System Design & Scalability: Patterns That Actually Work
Scalability is not about handling millions of requests on day one. It is about designing systems that can grow without requiring a rewrite. The best architectures make scaling a configuration change, not an engineering project.
Scaling Pattern Taxonomy
Scalability Patterns
├── Compute Scaling
│ ├── Horizontal (add instances)
│ ├── Vertical (bigger instances)
│ └── Serverless (per-request)
├── Data Scaling
│ ├── Read replicas
│ ├── Sharding (horizontal partitioning)
│ ├── Partitioning (vertical / functional)
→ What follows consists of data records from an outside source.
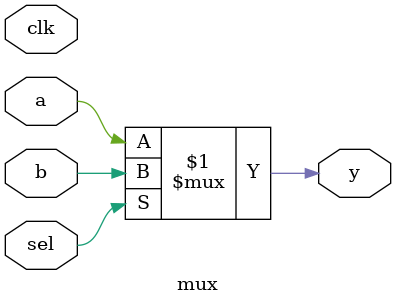
<source format=sv>
module mux (
    input logic     clk,
    input logic     a,         // Input 1
    input logic     b,         // Input 2
    input logic     sel,       // Select line
    output logic    y         // Output
);
    assign y = sel ? b : a;
endmodule
</source>
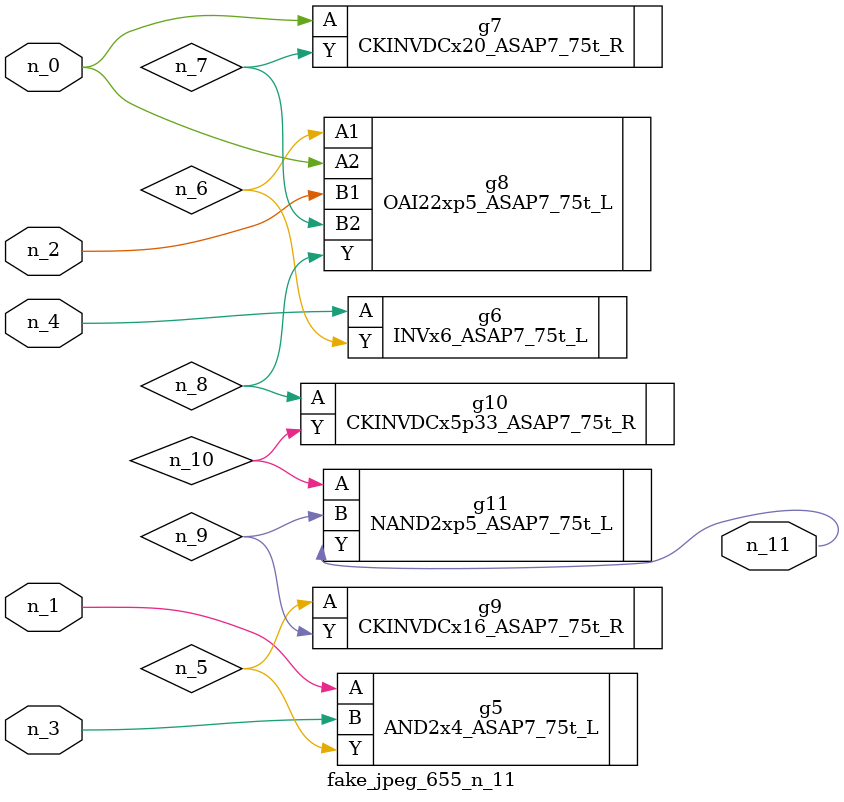
<source format=v>
module fake_jpeg_655_n_11 (n_3, n_2, n_1, n_0, n_4, n_11);

input n_3;
input n_2;
input n_1;
input n_0;
input n_4;

output n_11;

wire n_10;
wire n_8;
wire n_9;
wire n_6;
wire n_5;
wire n_7;

AND2x4_ASAP7_75t_L g5 ( 
.A(n_1),
.B(n_3),
.Y(n_5)
);

INVx6_ASAP7_75t_L g6 ( 
.A(n_4),
.Y(n_6)
);

CKINVDCx20_ASAP7_75t_R g7 ( 
.A(n_0),
.Y(n_7)
);

OAI22xp5_ASAP7_75t_L g8 ( 
.A1(n_6),
.A2(n_0),
.B1(n_2),
.B2(n_7),
.Y(n_8)
);

CKINVDCx5p33_ASAP7_75t_R g10 ( 
.A(n_8),
.Y(n_10)
);

CKINVDCx16_ASAP7_75t_R g9 ( 
.A(n_5),
.Y(n_9)
);

NAND2xp5_ASAP7_75t_L g11 ( 
.A(n_10),
.B(n_9),
.Y(n_11)
);


endmodule
</source>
│ └── Polyglot persistence
├── Network / Traffic
│ ├── Load balancing (L4 / L7)
│ ├── CDN / Edge caching
│ ├── API gateway throttling
│ └── Geographic routing
└── Application-Level
├── Caching (multi-layer)
├── Async processing (queues)
├── CQRS (read/write separation)
├── Circuit breakers
└── Backpressure
Horizontal vs Vertical Scaling
| Dimension | Horizontal (Scale Out) | Vertical (Scale Up) |
|---|---|---|
| Mechanism | Add more instances | Increase instance resources |
| Upper limit | Practically unlimited | Hardware ceiling |
| Cost curve | Linear (pay per node) | Exponential (premium hardware) |
| Complexity | Higher (distributed state) | Lower (single machine) |
| Downtime | Zero (rolling updates) | Often required (resize) |
| Data consistency | Requires coordination | Simpler (single instance) |
| Failure blast radius | One node | Entire system |
| When to use | Stateless services, web tier | Databases, in-memory workloads |
Multi-Layer Caching Architecture
┌─────────┐
│ Client │
└────┬─────┘
│
┌────▼──────────┐ Cache hit? → Return immediately
│ CDN / Edge │ TTL: minutes to hours
│ (CloudFront) │ Best for: static assets, public API responses
└────┬──────────┘
│
┌────▼──────────┐ Cache hit? → Return immediately
│ API Gateway │ TTL: seconds to minutes
│ Cache │ Best for: authenticated but cacheable responses
└────┬──────────┘
│
┌────▼──────────┐ Cache hit? → Return immediately
│ Application │ TTL: seconds to minutes
│ Cache (Redis)│ Best for: session data, computed results, rate limits
└────┬──────────┘
│
┌────▼──────────┐ Cache hit? → Return immediately
│ Database │ TTL: managed by DB engine
│ Query Cache │ Best for: repeated complex queries
└────┬──────────┘
│
┌────▼──────────┐
│ Database │ Source of truth
│ (Primary) │
└───────────────┘
Load Balancing Strategy Comparison
| Strategy | Algorithm | Best For | Trade-off |
|---|---|---|---|
| Round Robin | Sequential distribution | Homogeneous instances | Ignores load differences |
| Least Connections | Route to least busy | Varying request durations | Slightly more overhead |
| Weighted | Proportional to capacity | Mixed instance sizes | Requires manual config |
| IP Hash | Consistent per client | Sticky sessions needed | Uneven distribution risk |
| Least Response Time | Route to fastest | Latency-sensitive apps | Requires health monitoring |
| Random | Random selection | Large homogeneous pools | Simple, surprisingly effective |
Capacity Planning Checklist
| Phase | Action | Tool / Method |
|---|---|---|
| Measure | Baseline current throughput (RPS, P99 latency) | Load testing (k6, Locust) |
| Model | Define growth projections (3mo, 6mo, 12mo) | Business metrics + historical data |
| Identify | Find the bottleneck (CPU, memory, I/O, network) | Profiling, APM (Datadog, Grafana) |
| Test | Load test at 2x projected peak | Staged load tests in staging |
| Plan | Define scaling triggers and thresholds | HPA metrics, CloudWatch alarms |
| Budget | Estimate cost at projected scale | Cloud pricing calculators, FinOps |
| Review | Monthly capacity review against actuals | Dashboard + alert review |
Key Principles
Design for 10x, build for 3x. Architecture should handle 10x current load conceptually. Implement infrastructure for 3x. This avoids over-engineering while keeping a growth path clear.
Statelessness is the foundation. Every scaling pattern becomes easier when services are stateless. Move session state to Redis, file uploads to object storage, and persistent data to managed databases.
Cache invalidation is the hard part. Adding a cache is easy. Knowing when to invalidate it is the real engineering challenge. Prefer short TTLs over complex invalidation logic when starting out.